_Request_
Echo word for word the lines from the rows below, beginning at the line that contains "5 Claves para identificar al mejor" and stopping after the line that contains "Hiperconectividad".

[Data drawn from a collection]
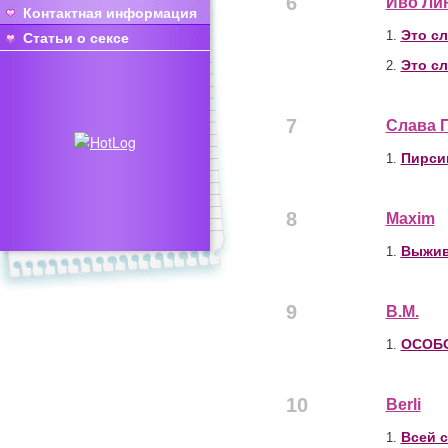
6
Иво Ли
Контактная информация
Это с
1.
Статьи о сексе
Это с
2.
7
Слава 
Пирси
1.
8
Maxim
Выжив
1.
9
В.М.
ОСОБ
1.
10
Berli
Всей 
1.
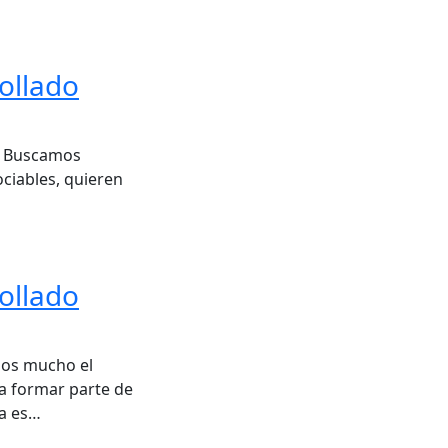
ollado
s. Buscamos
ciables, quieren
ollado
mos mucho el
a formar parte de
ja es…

* * *

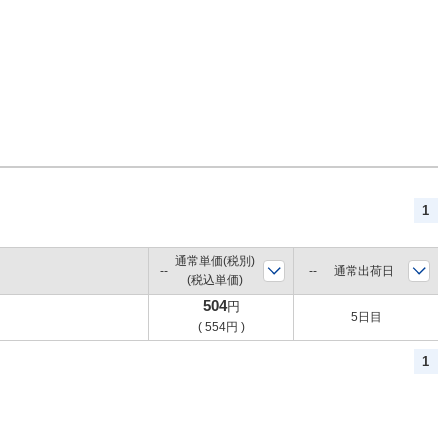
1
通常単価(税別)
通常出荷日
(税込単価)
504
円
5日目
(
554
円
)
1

--

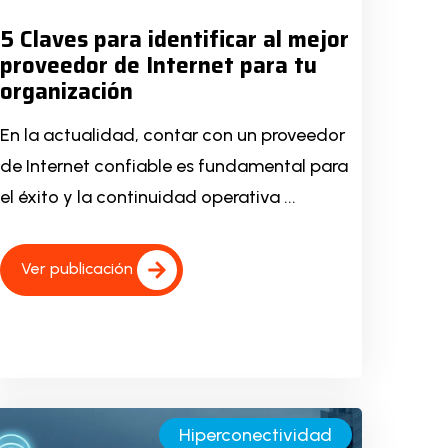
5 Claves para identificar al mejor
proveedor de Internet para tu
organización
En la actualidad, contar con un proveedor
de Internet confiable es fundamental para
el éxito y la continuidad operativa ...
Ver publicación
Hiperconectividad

_Answer below_
5 Claves para identificar al mejor
proveedor de Internet para tu
organización
En la actualidad, contar con un proveedor
de Internet confiable es fundamental para
el éxito y la continuidad operativa ...
Ver publicación
Hiperconectividad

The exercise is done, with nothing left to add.